READING PASSAGE START

Gather volume and Flash Cache metrics and expose only via Prometheus (InfluxDB is not used), save responses to /tmp/:

 PASS="fakePass"
./collector.py -n --api 1.2.3.4 --sysname e4012 --username monitor --password ${PASS} --output prometheus --sysid 6d039ea0009317330000000066f433d1 --max-iterations 3 --capture /tmp/ --showStorageNames --showFlashCache --include flashcache volumes

Docker Compose users

Environment variables and configuration files

Environment variables:

./epa/.env has environment variables used by ./epa/docker-compose.yaml. You may want to edit TAG if you make own versions or container version upgrades.
Some important variables are in the Docker Compose file itself

Collector arguments and switches:

USERNAME - SANtricity account for collecting API metrics such as monitor (read-only access to SANtricity - create it in SANtricity)
PASSWORD - SANtricity password for the collector account
SYSNAME - SANtricity array name, such as R26U25-EF600. Get this from the SANtricity Web UI, but you can use your own. If you want to make the name identical to actual E-Series array name, this mage shows where to look it up
SYSID - SANtricity WWN for the array, such as 600A098000F63714000000005E79C888. See this image on where to find it in the SANtricity Web UI
API - SANtricity controller's IP address such as 6.6.6.6. Do not include https://
API_PORT - SANtricity port number is automatically set to default (8443) if not specified
RETENTION_PERIOD - data retention in InfluxDB, such as 52w (52 weeks)
DB_ADDRESS
- Use external IPv4 or FQDN of the InfluxDB host if InfluxDB is running in a different location
- Use Docker's internal DNS name (influxdb) if InfluxDB is in same Docker Compose as Collector
DB_NAME - database name, can be one per E-Series system, for Collector to use. Default (if not set): eseries. Collector creates database if it doesn't exist
DB_PORT - 8086 is the default port for InfluxDB v1 used by Collector if not specified
OUTPUT - send to influxdb, prometheus, or (default) both
TLS_VERIFY - verifies SANtricity API server's TLS certificate; true is recommended, but won't work if container can't verify; it will work from CLI/bare metal if OS truststore has the CA TLS
PROMETHEUS_PORT - used if OUTPUT isn't influxdb and default is 8080. Make sure Collector exposes with with open external port if you need to access it externally

Example of a collector service entry indocker-compose.yml:

services:

  collector-EF600:
    image: epa/collector:${TAG}
    # image: docker.io/scaleoutsean/epa-collector:3.5.4 # it exists, but best build your own
    container_name: collector-EF600
    mem_limit: 256m
    restart: unless-stopped
    logging:
      driver: "json-file"
      options:
        max-file: "5"
        max-size: 10m
    # ports:
      # - 8080:8080         # open only if you need Prometheus and OUTPUT is set to either "both" or "prometheus"

READING PASSAGE END
DATA PROVIDED START

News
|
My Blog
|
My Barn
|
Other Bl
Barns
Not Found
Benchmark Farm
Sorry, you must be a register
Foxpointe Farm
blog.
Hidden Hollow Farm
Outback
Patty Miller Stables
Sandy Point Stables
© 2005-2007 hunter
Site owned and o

DATA PROVIDED END

ASSIGNMENT:
Extend the E-Series collector documentation from its last line. The records have nothing to do with this.

ANSWER BELOW:
      # - 8081:8080         # second collector in the same Docker Compose 
    environment: 
      - USERNAME=monitor
      - PASSWORD=monitor123
      - SYSNAME=R26U25-EF600
      - SYSID=600A098000F63714000000005E79C888
      - API=5.5.5.5 6.6.6.6 # it's OK to set only one
      - RETENTION_PERIOD=8w
      - DB_ADDRESS=7.7.7.7  # use 'influxdb' instead of IPv4/FQDN when running in same Compose or K8s namespace
      - DB_PORT=8086
      - TLS_VERIFY=false # true is recommended
      # Optional: Override default database name (eseries) on a per-collector basis
      # - DB_NAME=eseries
      # Optional: Create database and exit (true/1 = enable); remember to revert to 'false' after successful run
      # - CREATE_DB=false
      # Optional: Set output destination (both|influxdb|prometheus). Default: both
      - OUTPUT=influxdb
      # Optional: Set Prometheus port (default: 8080)
      - PROMETHEUS_PORT=8080

Note that, if you create multiple collectors in the same docker-compose.yaml, only one of DB_NAME (as each collector may have it different) will be applied in Grafana Data Source configuration. If you're in this situation simply configure just one DB_NAME first (you don't have to do anything if you don't mind to have the first DB instance named eseries) and then use InfluxDB CLI or the related instructions from the FAQs (on how to do it from collector.py) to create another DB and another InfluxDB Data Source to Grafana. Then you can start all Collector containers.

You can also create additional database instances in InfluxDB from the CLI (instructions above), but you won't be able to if you modify Docker Compose to not expose InfluxDB externally. That's why it's easier to use the approach that runs collector.py in Docker - that will work for either Compose-internal or external InfluxDB.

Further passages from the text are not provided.